If you want to keep listening to Radio 3, do nothing
I remember this funny, self-promotion radio ad above. It applies here in the sense that sometimes doing nothing is all that’s needed.
Do nothing, be natural, show the wildlife you meet you’re not a threat. Actual talking is optional but it may help animals and yourself relax. After all, human thought process is language and it’s quite likely that the way you talk actually models the way you behave.
Talk to wildlife as you would talk to another human when you mean to be gentle. Many animals are perfectly sensitive to this.
Well beyond avoiding conflict, I talk to animals all the time, many of them, big and small. I don’t know if it means anything to them, I just know it means a lot to me.
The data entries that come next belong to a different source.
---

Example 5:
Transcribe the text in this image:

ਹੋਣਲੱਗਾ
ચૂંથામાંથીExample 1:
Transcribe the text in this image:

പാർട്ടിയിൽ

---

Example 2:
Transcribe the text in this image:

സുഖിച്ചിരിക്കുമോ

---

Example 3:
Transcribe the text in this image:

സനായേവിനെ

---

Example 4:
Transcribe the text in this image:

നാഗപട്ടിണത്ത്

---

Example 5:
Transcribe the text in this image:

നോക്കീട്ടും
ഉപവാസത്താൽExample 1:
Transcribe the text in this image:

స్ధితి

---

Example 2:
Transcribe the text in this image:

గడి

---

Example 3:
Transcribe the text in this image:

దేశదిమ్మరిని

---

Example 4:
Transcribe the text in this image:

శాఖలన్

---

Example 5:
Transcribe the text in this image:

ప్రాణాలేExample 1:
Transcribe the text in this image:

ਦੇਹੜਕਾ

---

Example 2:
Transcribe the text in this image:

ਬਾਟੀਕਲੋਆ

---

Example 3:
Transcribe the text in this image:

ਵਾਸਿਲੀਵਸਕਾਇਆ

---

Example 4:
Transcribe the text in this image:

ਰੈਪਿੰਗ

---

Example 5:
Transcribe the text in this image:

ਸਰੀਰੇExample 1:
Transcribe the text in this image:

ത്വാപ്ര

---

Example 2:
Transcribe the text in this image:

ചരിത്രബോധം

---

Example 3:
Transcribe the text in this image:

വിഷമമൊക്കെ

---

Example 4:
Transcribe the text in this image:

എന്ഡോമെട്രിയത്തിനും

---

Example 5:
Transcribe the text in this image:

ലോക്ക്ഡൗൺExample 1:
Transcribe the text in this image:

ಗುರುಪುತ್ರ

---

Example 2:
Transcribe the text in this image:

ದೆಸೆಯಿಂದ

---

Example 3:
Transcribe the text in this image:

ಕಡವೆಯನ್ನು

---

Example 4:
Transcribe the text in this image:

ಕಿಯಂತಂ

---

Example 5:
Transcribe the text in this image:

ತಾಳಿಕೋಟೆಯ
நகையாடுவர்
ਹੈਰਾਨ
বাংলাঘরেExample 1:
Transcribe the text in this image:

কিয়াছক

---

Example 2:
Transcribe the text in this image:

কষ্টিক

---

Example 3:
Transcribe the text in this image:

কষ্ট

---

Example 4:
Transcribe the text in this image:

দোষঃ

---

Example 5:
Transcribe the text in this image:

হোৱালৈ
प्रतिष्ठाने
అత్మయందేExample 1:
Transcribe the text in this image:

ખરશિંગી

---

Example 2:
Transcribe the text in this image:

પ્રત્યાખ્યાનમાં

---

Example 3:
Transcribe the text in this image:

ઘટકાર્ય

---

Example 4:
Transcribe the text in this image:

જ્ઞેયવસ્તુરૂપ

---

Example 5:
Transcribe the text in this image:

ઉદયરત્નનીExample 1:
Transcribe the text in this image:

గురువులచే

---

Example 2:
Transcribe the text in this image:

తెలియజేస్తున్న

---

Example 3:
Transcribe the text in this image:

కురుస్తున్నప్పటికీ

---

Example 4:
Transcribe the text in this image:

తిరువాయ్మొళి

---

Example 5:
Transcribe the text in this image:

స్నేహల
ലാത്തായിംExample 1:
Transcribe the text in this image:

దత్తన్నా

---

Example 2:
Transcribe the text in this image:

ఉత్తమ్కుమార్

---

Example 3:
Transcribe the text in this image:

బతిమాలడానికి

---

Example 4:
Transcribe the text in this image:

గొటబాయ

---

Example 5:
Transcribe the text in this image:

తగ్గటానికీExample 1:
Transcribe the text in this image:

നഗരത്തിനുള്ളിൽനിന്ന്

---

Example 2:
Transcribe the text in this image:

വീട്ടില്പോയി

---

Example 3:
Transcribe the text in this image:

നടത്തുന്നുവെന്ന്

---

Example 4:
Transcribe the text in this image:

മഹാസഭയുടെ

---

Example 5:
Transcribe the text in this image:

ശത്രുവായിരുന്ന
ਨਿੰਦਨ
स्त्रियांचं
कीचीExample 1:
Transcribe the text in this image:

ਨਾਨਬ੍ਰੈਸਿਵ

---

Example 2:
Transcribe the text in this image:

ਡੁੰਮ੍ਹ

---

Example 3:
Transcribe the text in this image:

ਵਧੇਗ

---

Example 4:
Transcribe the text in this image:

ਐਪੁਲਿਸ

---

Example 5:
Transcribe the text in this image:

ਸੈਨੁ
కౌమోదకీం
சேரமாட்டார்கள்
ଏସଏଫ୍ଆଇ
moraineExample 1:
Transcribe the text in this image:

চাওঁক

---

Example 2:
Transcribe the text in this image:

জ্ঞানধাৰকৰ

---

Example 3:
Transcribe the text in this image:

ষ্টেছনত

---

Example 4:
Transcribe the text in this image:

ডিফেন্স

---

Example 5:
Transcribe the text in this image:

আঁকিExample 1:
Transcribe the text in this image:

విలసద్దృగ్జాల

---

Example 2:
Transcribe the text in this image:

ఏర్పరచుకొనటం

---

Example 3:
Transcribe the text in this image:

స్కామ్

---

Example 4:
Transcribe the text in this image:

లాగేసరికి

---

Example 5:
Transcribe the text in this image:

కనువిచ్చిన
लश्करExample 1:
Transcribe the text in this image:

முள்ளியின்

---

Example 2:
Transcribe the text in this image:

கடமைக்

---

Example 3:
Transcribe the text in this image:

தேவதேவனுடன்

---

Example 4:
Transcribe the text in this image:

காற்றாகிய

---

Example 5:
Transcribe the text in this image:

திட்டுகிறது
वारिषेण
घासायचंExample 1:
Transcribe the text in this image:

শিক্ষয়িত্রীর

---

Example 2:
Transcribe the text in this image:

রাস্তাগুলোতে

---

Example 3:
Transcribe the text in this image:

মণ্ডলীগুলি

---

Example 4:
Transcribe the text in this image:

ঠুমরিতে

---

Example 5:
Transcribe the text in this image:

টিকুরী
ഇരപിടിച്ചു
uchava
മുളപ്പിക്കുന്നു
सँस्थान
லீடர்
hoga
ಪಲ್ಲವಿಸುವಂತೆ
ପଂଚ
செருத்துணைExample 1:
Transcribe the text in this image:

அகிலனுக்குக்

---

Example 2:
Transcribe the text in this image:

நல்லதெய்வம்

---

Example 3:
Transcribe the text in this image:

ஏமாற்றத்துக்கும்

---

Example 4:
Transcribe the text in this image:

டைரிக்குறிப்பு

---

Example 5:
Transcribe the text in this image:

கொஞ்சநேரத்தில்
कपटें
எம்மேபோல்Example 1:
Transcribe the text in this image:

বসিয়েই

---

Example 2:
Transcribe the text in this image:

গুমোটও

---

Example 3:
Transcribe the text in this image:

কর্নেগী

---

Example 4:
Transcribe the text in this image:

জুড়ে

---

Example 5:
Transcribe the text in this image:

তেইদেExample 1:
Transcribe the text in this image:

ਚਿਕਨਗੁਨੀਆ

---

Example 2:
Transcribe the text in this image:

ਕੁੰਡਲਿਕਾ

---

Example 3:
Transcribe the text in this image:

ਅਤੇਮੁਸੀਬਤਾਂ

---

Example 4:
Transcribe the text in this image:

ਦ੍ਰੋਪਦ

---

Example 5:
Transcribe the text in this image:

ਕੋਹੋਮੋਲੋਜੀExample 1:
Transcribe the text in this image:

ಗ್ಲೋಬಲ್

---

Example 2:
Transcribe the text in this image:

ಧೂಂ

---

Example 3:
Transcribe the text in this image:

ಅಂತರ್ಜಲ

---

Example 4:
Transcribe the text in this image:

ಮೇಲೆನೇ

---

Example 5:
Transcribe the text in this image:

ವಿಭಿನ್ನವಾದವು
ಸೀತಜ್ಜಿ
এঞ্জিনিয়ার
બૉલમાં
It’s about my place in the whole picture.
A personal tale
My closest bear encounter ever involved a family scene, mom and cub. I was hiking on the PCT in Northern California, it was early morning in a forested section with plenty of undergrowth just south of Belden town. At the turn of a corner, I noticed movement ahead on my left, at the very edge of my vision field I could recognize something furry climbing a tree trunk. I looked there and it took me a long second to identify the subject: a dark brown bear cub clinging to the tree trunk. At that moment, I knew what to expect next so it took me little time to identify mom, a beautiful, cinnamon color bear further to the left.
It was a paradigm trouble situation, with the cub in between mom and myself. The cub was surely following instructions to climb to a tree at the sign of potential danger. The adult bear was alert, looking at me, not moving neither showing signs of aggressiveness.
I was alert too so I could hold back from my impulse to stop and watch, not for enjoying the sight neither for fear of what could happen. Instead I kept walking in my original direction which was taking me along and past the bear family. I talked to the bears as I went along, nothing different from what I’d have done with many other animals or even other humans, some hello and good wishes in a charming tone. The bears kept an eye on me for as long as I did keep an eye on them, which I tried to not overdo. As soon as I was past the scene and round a bush, I could hear the sound of big body moving fast through vegetation and I knew the bears were gone.
I was alert but not fearful. I had no reason to, the bears were never aggressive. I was just another animal passing through and I thought the best idea was to keep being just that. No stop, no panic, no running, not even a change of direction, just keep going, i.e. do nothing. It all felt so natural that it worked as if it was meant to be. No need to say I have no pictures, only the memories.
This wildlife encounter ranks among my most beautiful ever, not really because I could see the bears up close but mostly because I felt like a fitting piece in the grand scheme of things wild.
It was also on the PCT that I learnt to not fear rattlesnakes. I had met snakes before but never that many, that close and I guess that poisonous as I did in Southern California. One early encounter happened as I was hiking on trail when I heard a rattle just ahead. I was about to set foot on a snake that was cuddling right on the trail. The snake made an effort to warn me by moving and rattling, then I understood. Neither of us wanted a stomp to happen and it was the snake that took responsibility of avoidance. In my defense, snake and trail were roughly the same color so it was difficult for me to see it until it moved.
Snakes are for me more difficult than mammals to empathize with but they’re easy to respect. I consider it an ongoing task to respect them not for fear but for simple appreciation of their presence. I couldn’t, still cannot avoid tension at a snake’s sight but from that very encounter, I felt so much more relaxed at the prospect after seeing first hand that neither of us wanted conflict and both of us would do whatever it’d take to avoid it.
I like this way to see the world. It makes sense to me. So far it’s worked well.